Use this checklist whenever the product changes a user-visible workflow, page IA, or capability boundary.

Core Journeys

  1. Run the current Quick Start end to end against the default Docker bootstrap path.
  2. Confirm the Runs page description matches the shipped active runs board, not the pre-redesign table/detail-panel model.
  3. Confirm the documented export path matches the shipped UI and only promises .eval752.zip if no other format is actually exposed.
  4. Confirm Comparison copy only promises the metrics and panels that are currently rendered.

Truthfulness

  1. Search docs for unshipped claims such as Arena leaderboard, direct CSV/JSON browser upload, HF Hub push, significance testing, or any feature still described as roadmap-only after it shipped.
  2. Check roadmap/current-status language: alpha docs must not imply GA or “production-ready” if the release is still alpha.
  3. If a task moved from roadmap to shipped functionality, update both docs and specs/3_tasks.md in the same change.

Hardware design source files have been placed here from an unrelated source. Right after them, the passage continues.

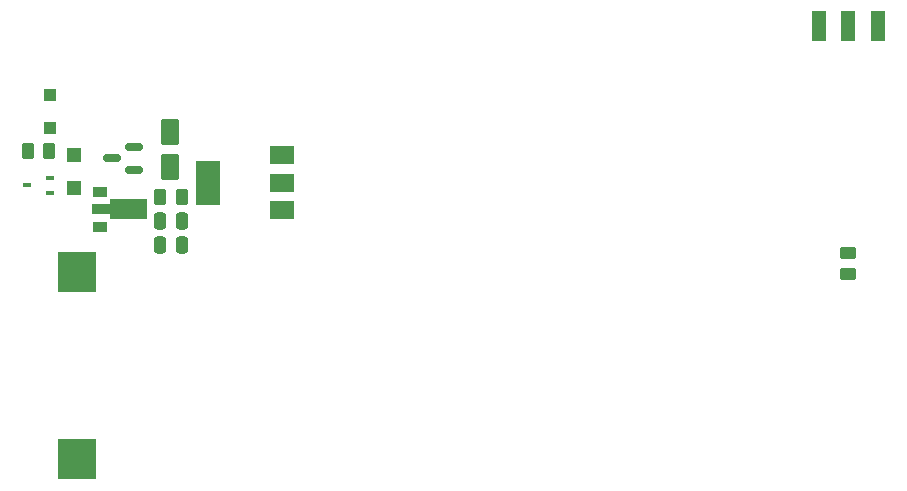
<source format=gbr>
%TF.GenerationSoftware,KiCad,Pcbnew,6.0.2+dfsg-1*%
%TF.CreationDate,2023-06-29T12:19:05-06:00*%
%TF.ProjectId,SpectDroneControl,53706563-7444-4726-9f6e-65436f6e7472,rev?*%
%TF.SameCoordinates,PXbc941f8PY5f519c8*%
%TF.FileFunction,Paste,Top*%
%TF.FilePolarity,Positive*%
%FSLAX46Y46*%
G04 Gerber Fmt 4.6, Leading zero omitted, Abs format (unit mm)*
G04 Created by KiCad (PCBNEW 6.0.2+dfsg-1) date 2023-06-29 12:19:05*
%MOMM*%
%LPD*%
G01*
G04 APERTURE LIST*
G04 Aperture macros list*
%AMRoundRect*
0 Rectangle with rounded corners*
0 $1 Rounding radius*
0 $2 $3 $4 $5 $6 $7 $8 $9 X,Y pos of 4 corners*
0 Add a 4 corners polygon primitive as box body*
4,1,4,$2,$3,$4,$5,$6,$7,$8,$9,$2,$3,0*
0 Add four circle primitives for the rounded corners*
1,1,$1+$1,$2,$3*
1,1,$1+$1,$4,$5*
1,1,$1+$1,$6,$7*
1,1,$1+$1,$8,$9*
0 Add four rect primitives between the rounded corners*
20,1,$1+$1,$2,$3,$4,$5,0*
20,1,$1+$1,$4,$5,$6,$7,0*
20,1,$1+$1,$6,$7,$8,$9,0*
20,1,$1+$1,$8,$9,$2,$3,0*%
%AMFreePoly0*
4,1,9,3.862500,-0.866500,0.737500,-0.866500,0.737500,-0.450000,-0.737500,-0.450000,-0.737500,0.450000,0.737500,0.450000,0.737500,0.866500,3.862500,0.866500,3.862500,-0.866500,3.862500,-0.866500,$1*%
G04 Aperture macros list end*
%ADD10RoundRect,0.250000X0.450000X-0.262500X0.450000X0.262500X-0.450000X0.262500X-0.450000X-0.262500X0*%
%ADD11R,1.100000X1.100000*%
%ADD12R,0.700000X0.450000*%
%ADD13R,3.300000X3.500000*%
%ADD14R,2.000000X1.500000*%
%ADD15R,2.000000X3.800000*%
%ADD16RoundRect,0.250000X-0.550000X0.850000X-0.550000X-0.850000X0.550000X-0.850000X0.550000X0.850000X0*%
%ADD17RoundRect,0.250000X-0.250000X-0.475000X0.250000X-0.475000X0.250000X0.475000X-0.250000X0.475000X0*%
%ADD18RoundRect,0.250000X0.250000X0.475000X-0.250000X0.475000X-0.250000X-0.475000X0.250000X-0.475000X0*%
%ADD19R,1.300000X0.900000*%
%ADD20FreePoly0,0.000000*%
%ADD21R,1.250000X2.500000*%
%ADD22RoundRect,0.250000X0.262500X0.450000X-0.262500X0.450000X-0.262500X-0.450000X0.262500X-0.450000X0*%
%ADD23R,1.200000X1.200000*%
%ADD24RoundRect,0.150000X0.587500X0.150000X-0.587500X0.150000X-0.587500X-0.150000X0.587500X-0.150000X0*%
G04 APERTURE END LIST*
D10*
%TO.C,R1*%
X-22860000Y7723500D03*
X-22860000Y9548500D03*
%TD*%
D11*
%TO.C,D2*%
X-90474800Y20063000D03*
X-90474800Y22863000D03*
%TD*%
D12*
%TO.C,Q2*%
X-90440000Y14590000D03*
X-90440000Y15890000D03*
X-92440000Y15240000D03*
%TD*%
D13*
%TO.C,BT1*%
X-88138000Y-7900000D03*
X-88138000Y7900000D03*
%TD*%
D14*
%TO.C,U2*%
X-70814600Y13169900D03*
D15*
X-77114600Y15469900D03*
D14*
X-70814600Y15469900D03*
X-70814600Y17769900D03*
%TD*%
D16*
%TO.C,C2-1*%
X-80327500Y19788000D03*
X-80327500Y16788000D03*
%TD*%
D17*
%TO.C,C2-2*%
X-81148000Y10160000D03*
X-79248000Y10160000D03*
%TD*%
D18*
%TO.C,C3*%
X-79248000Y12192000D03*
X-81148000Y12192000D03*
%TD*%
D19*
%TO.C,U3*%
X-86232000Y14708000D03*
D20*
X-86144500Y13208000D03*
D19*
X-86232000Y11708000D03*
%TD*%
D21*
%TO.C,SW1*%
X-20360000Y28746000D03*
X-22860000Y28746000D03*
X-25360000Y28746000D03*
%TD*%
D22*
%TO.C,R2*%
X-90527500Y18161000D03*
X-92352500Y18161000D03*
%TD*%
D23*
%TO.C,D1*%
X-88392000Y17783000D03*
X-88392000Y14983000D03*
%TD*%
D22*
%TO.C,R3*%
X-79285500Y14224000D03*
X-81110500Y14224000D03*
%TD*%
D24*
%TO.C,Q1*%
X-83327000Y16576000D03*
X-83327000Y18476000D03*
X-85202000Y17526000D03*
%TD*%
M02*

</source>
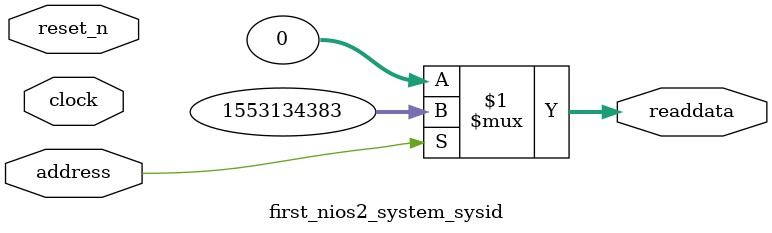
<source format=v>

`timescale 1ns / 1ps
// synthesis translate_on

// turn off superfluous verilog processor warnings 
// altera message_level Level1 
// altera message_off 10034 10035 10036 10037 10230 10240 10030 

module first_nios2_system_sysid (
               // inputs:
                address,
                clock,
                reset_n,

               // outputs:
                readdata
             )
;

  output  [ 31: 0] readdata;
  input            address;
  input            clock;
  input            reset_n;

  wire    [ 31: 0] readdata;
  //control_slave, which is an e_avalon_slave
  assign readdata = address ? 1553134383 : 0;

endmodule




</source>
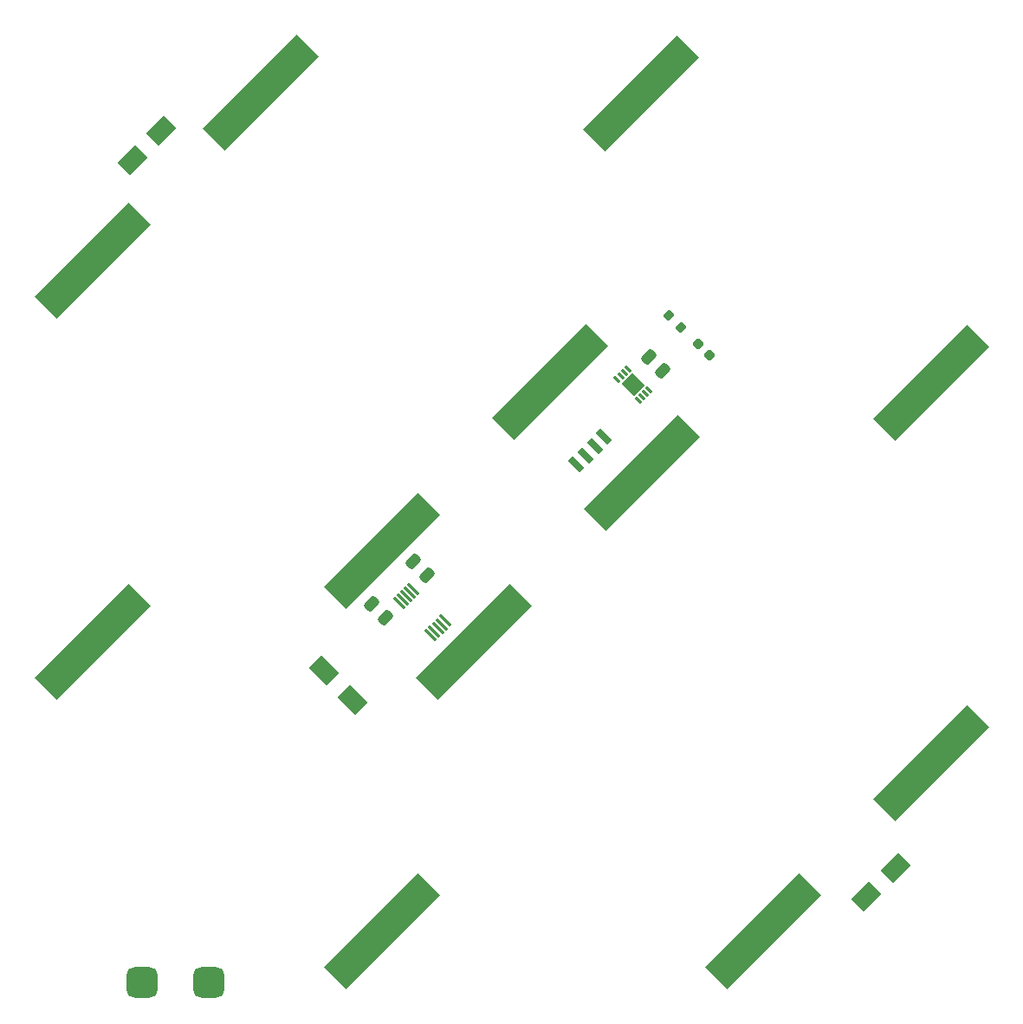
<source format=gbr>
%TF.GenerationSoftware,KiCad,Pcbnew,(6.0.9)*%
%TF.CreationDate,2023-03-27T23:12:45-07:00*%
%TF.ProjectId,solar-panel-side-Z,736f6c61-722d-4706-916e-656c2d736964,3.1*%
%TF.SameCoordinates,Original*%
%TF.FileFunction,Paste,Top*%
%TF.FilePolarity,Positive*%
%FSLAX46Y46*%
G04 Gerber Fmt 4.6, Leading zero omitted, Abs format (unit mm)*
G04 Created by KiCad (PCBNEW (6.0.9)) date 2023-03-27 23:12:45*
%MOMM*%
%LPD*%
G01*
G04 APERTURE LIST*
G04 Aperture macros list*
%AMRoundRect*
0 Rectangle with rounded corners*
0 $1 Rounding radius*
0 $2 $3 $4 $5 $6 $7 $8 $9 X,Y pos of 4 corners*
0 Add a 4 corners polygon primitive as box body*
4,1,4,$2,$3,$4,$5,$6,$7,$8,$9,$2,$3,0*
0 Add four circle primitives for the rounded corners*
1,1,$1+$1,$2,$3*
1,1,$1+$1,$4,$5*
1,1,$1+$1,$6,$7*
1,1,$1+$1,$8,$9*
0 Add four rect primitives between the rounded corners*
20,1,$1+$1,$2,$3,$4,$5,0*
20,1,$1+$1,$4,$5,$6,$7,0*
20,1,$1+$1,$6,$7,$8,$9,0*
20,1,$1+$1,$8,$9,$2,$3,0*%
%AMRotRect*
0 Rectangle, with rotation*
0 The origin of the aperture is its center*
0 $1 length*
0 $2 width*
0 $3 Rotation angle, in degrees counterclockwise*
0 Add horizontal line*
21,1,$1,$2,0,0,$3*%
G04 Aperture macros list end*
%ADD10RotRect,2.500000X1.700000X45.000000*%
%ADD11RoundRect,0.750000X0.750000X-0.750000X0.750000X0.750000X-0.750000X0.750000X-0.750000X-0.750000X0*%
%ADD12RoundRect,0.218750X0.335876X0.026517X0.026517X0.335876X-0.335876X-0.026517X-0.026517X-0.335876X0*%
%ADD13RoundRect,0.250000X0.512652X0.159099X0.159099X0.512652X-0.512652X-0.159099X-0.159099X-0.512652X0*%
%ADD14RotRect,0.300000X0.750000X225.000000*%
%ADD15RotRect,0.300000X0.750000X45.000000*%
%ADD16RotRect,1.450000X1.750000X225.000000*%
%ADD17RotRect,13.000000X3.000000X45.000000*%
%ADD18RoundRect,0.200000X-0.335876X-0.053033X-0.053033X-0.335876X0.335876X0.053033X0.053033X0.335876X0*%
%ADD19RoundRect,0.075000X-0.512652X0.406586X0.406586X-0.512652X0.512652X-0.406586X-0.406586X0.512652X0*%
%ADD20RotRect,2.500000X1.700000X135.000000*%
%ADD21RotRect,1.600000X0.700000X135.000000*%
%ADD22RotRect,13.000000X3.000000X225.000000*%
G04 APERTURE END LIST*
D10*
%TO.C,D3*%
X112421572Y-50578428D03*
X115250000Y-47750000D03*
%TD*%
D11*
%TO.C,TP1*%
X113410000Y-130950000D03*
%TD*%
D12*
%TO.C,D5*%
X168840000Y-69680000D03*
X167726306Y-68566306D03*
%TD*%
D13*
%TO.C,C3*%
X141201700Y-91147870D03*
X139858198Y-89804368D03*
%TD*%
D14*
%TO.C,U3*%
X160865025Y-70964365D03*
X160511472Y-71317918D03*
X160157918Y-71671472D03*
X159804365Y-72025025D03*
D15*
X161854975Y-74075635D03*
X162208528Y-73722082D03*
X162562082Y-73368528D03*
X162915635Y-73014975D03*
D16*
X161360000Y-72520000D03*
%TD*%
D17*
%TO.C,SC5*%
X108537864Y-97657864D03*
X136822136Y-125942136D03*
%TD*%
D11*
%TO.C,TP2*%
X119890000Y-130920000D03*
%TD*%
D17*
%TO.C,SC3*%
X125000000Y-43980000D03*
X153284272Y-72264272D03*
%TD*%
D18*
%TO.C,R1*%
X164836005Y-65732575D03*
X166002731Y-66899301D03*
%TD*%
D13*
%TO.C,C2*%
X137128765Y-95263232D03*
X135785263Y-93919730D03*
%TD*%
D19*
%TO.C,U2*%
X139893554Y-92470160D03*
X139540000Y-92823714D03*
X139186447Y-93177267D03*
X138832894Y-93530820D03*
X138479340Y-93884374D03*
X141590610Y-96995644D03*
X141944164Y-96642090D03*
X142297717Y-96288537D03*
X142651270Y-95934984D03*
X143004824Y-95581430D03*
%TD*%
D20*
%TO.C,D4*%
X133978428Y-103318428D03*
X131150000Y-100490000D03*
%TD*%
D13*
%TO.C,C1*%
X164240000Y-71195441D03*
X162896498Y-69851939D03*
%TD*%
D21*
%TO.C,U1*%
X155819358Y-80333435D03*
X156717383Y-79435409D03*
X157615409Y-78537383D03*
X158513435Y-77639358D03*
%TD*%
D22*
%TO.C,SC4*%
X136824272Y-88734272D03*
X108540000Y-60450000D03*
%TD*%
D17*
%TO.C,SC6*%
X145755728Y-97665728D03*
X174040000Y-125950000D03*
%TD*%
D22*
%TO.C,SC45*%
X190462136Y-72342136D03*
X162177864Y-44057864D03*
%TD*%
D10*
%TO.C,D2*%
X184161572Y-122588428D03*
X186990000Y-119760000D03*
%TD*%
D22*
%TO.C,SC1*%
X190480000Y-109480000D03*
X162195728Y-81195728D03*
%TD*%
M02*

</source>
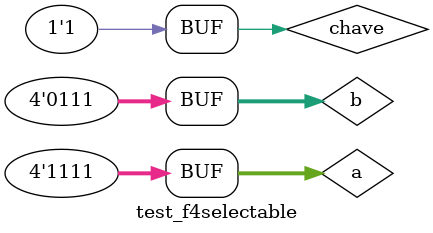
<source format=v>


module f4selectable (output [3:0] s0, output [3:0] s1, input [3:0]a, input [3:0]b);
	assign s0 = a | b;
	assign s1 = a & b;
endmodule //f4 selectable

module chave(s,a,b,sinal);
	input [3:0]a;
	input [3:0]b;
	input sinal;
	output [3:0]s;
	reg [3:0]s;
	
	always @(a or b or sinal)
	
	begin
		if(~sinal)
			s = a;
		else
			s = b;
	end
endmodule

module test_f4selectable;
	//definir dados
	reg [3:0] a;
	reg [3:0] b;
	reg chave;
	wire [3:0] w0;
	wire [3:0] w1;
	wire [3:0] s;
	
	//instancia
	f4selectable f4s1(w0,w1,a,b);
	chave chave1(s,w0,w1, chave);
	
	//valor inicial
	initial begin
		a = 4'b0000;
		b = 4'b0000;
		chave = 0;
	end
	
	//parte principal
	initial begin
		$display("Exemplo0032 - Mateus Guilherme do Carmo Cruz - 427446");
		$display("LU selectable - running tests");
		$display("chave	\t a   (| ou &)   b = s");
		$monitor("%b	\t %4b or/and %4b = %4b", chave,a,b,s);
		#1 chave = 1;
		#1 a = 4'b0000; b = 4'b0001; chave = 0;
		#1 chave = 1;
		
		#1 chave = 1;
		#1 a = 4'b1001; b = 4'b0010; chave = 0;
		#1 chave = 1;
		
		#1 chave = 1;
		#1 a = 4'b0101; b = 4'b0011; chave = 0;
		#1 chave = 1;
		
		#1 chave = 1;
		#1 a = 4'b1101; b = 4'b0100; chave = 0;
		#1 chave = 1;
		
		#1 chave = 1;
		#1 a = 4'b0011; b = 4'b0101; chave = 0;
		#1 chave = 1;
		
		#1 chave = 1;
		#1 a = 4'b1100; b = 4'b0110; chave = 0;
		#1 chave = 1;
		
		#1 chave = 1;
		#1 a = 4'b1111; b = 4'b0111; chave = 0;
		#1 chave = 1;
	end
	
endmodule //teste_f4selectable
</source>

Runtime & Demo Truthfulness

  1. Verify Quick Start, provider docs, and run docs no longer describe a seeded demo provider as part of the default user path.
  2. Verify internal testing docs clearly separate the local OpenAI-compatible test gateway from real provider results.

Cross-Surface Consistency

  1. Check Providers, Schedules, Dashboard, Runs, and Comparison docs against the actual navigation labels and primary controls.
  2. If a new page is shipped, add it to the appropriate locale nav file (docs/en/_nav.json or docs/zh/_nav.json) and the nearest section _meta.json, then cross-link it from the nearest user guide index.
  3. If a page becomes localized, search for leftover hard-coded English examples in user-facing docs and test fixtures.

Verification

  1. Run the focused Playwright journeys for the changed flow when feasible.
  2. Rebuild or preview docs if navigation changed.
  3. Update screenshots or recorded steps only after the underlying text has been corrected.